> _PROMPT_
Only some lines are wanted: please transcribe exactly those from the one containing "1050 Brussels, Belgium" through the end of the data, pictures excluded.

> _ENTRIES SHOWN_
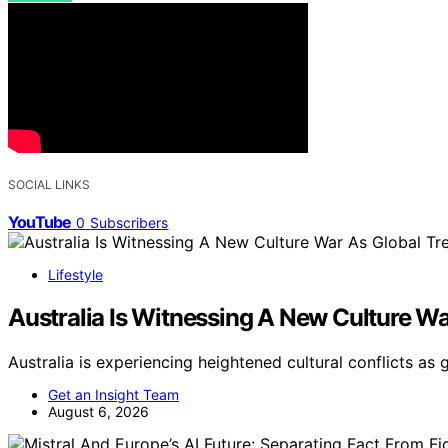
SOCIAL LINKS
YouTube
0
Subscribers
Lifestyle
Australia Is Witnessing A New Culture Wa
Australia is experiencing heightened cultural conflicts as 
Get an Insight Team
August 6, 2026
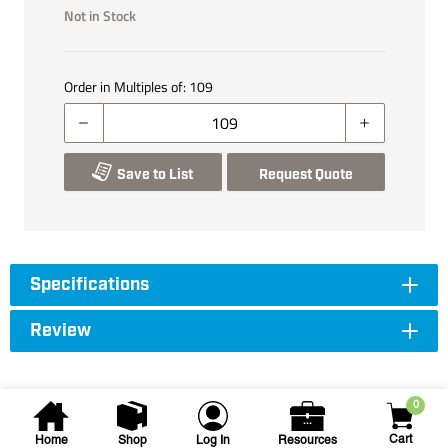
Not in Stock
Order in Multiples of:
109
Save to List
Request Quote
Specifications
Review
0
Cart
Home
Shop
Log In
Resources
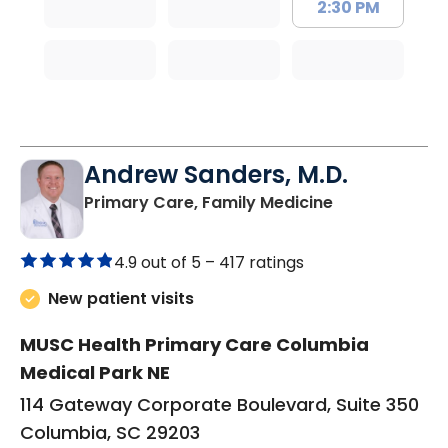
2:30 PM
Andrew Sanders, M.D.
in Columbia, 
Primary Care, Family Medicine
4.9 out of 5 –
417 ratings
New patient visits
MUSC Health Primary Care Columbia
Medical Park NE
114 Gateway Corporate Boulevard, Suite 350
Columbia, SC 29203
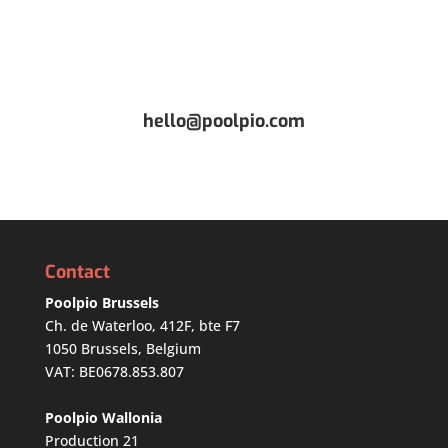
hello@poolpio.com
Contact
Poolpio Brussels
Ch. de Waterloo, 412F, bte F7
1050 Brussels, Belgium
VAT: BE0678.853.807
Poolpio Wallonia
Production 21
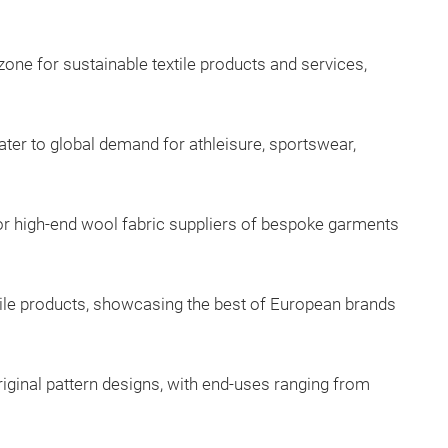
one for sustainable textile products and services,
ater to global demand for athleisure, sportswear,
or high-end wool fabric suppliers of bespoke garments
xtile products, showcasing the best of European brands
iginal pattern designs, with end-uses ranging from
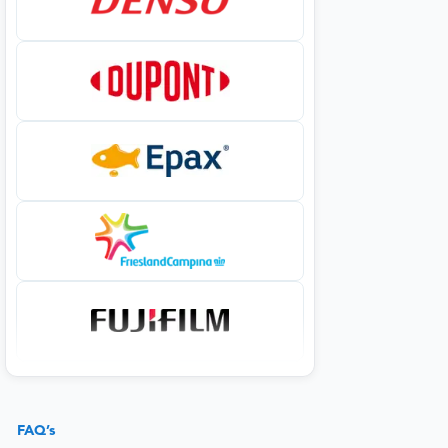
FAQ’s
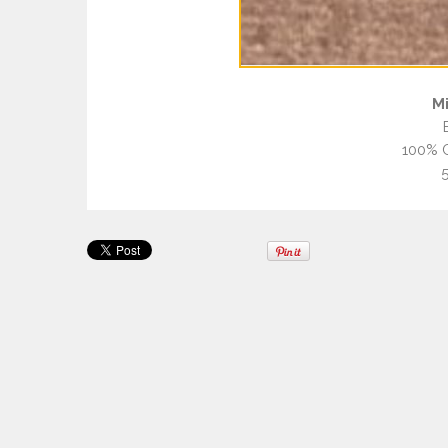
Mi
100% C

> _EXERCISE RESULT_
1050 Brussels, Belgium
VAT: BE0678.853.807
Poolpio Wallonia
Production 21
one for sustainable textile products and services,
ater to global demand for athleisure, sportswear,
or high-end wool fabric suppliers of bespoke garments
xtile products, showcasing the best of European brands
iginal pattern designs, with end-uses ranging from
FAQ’s
Mi
100% C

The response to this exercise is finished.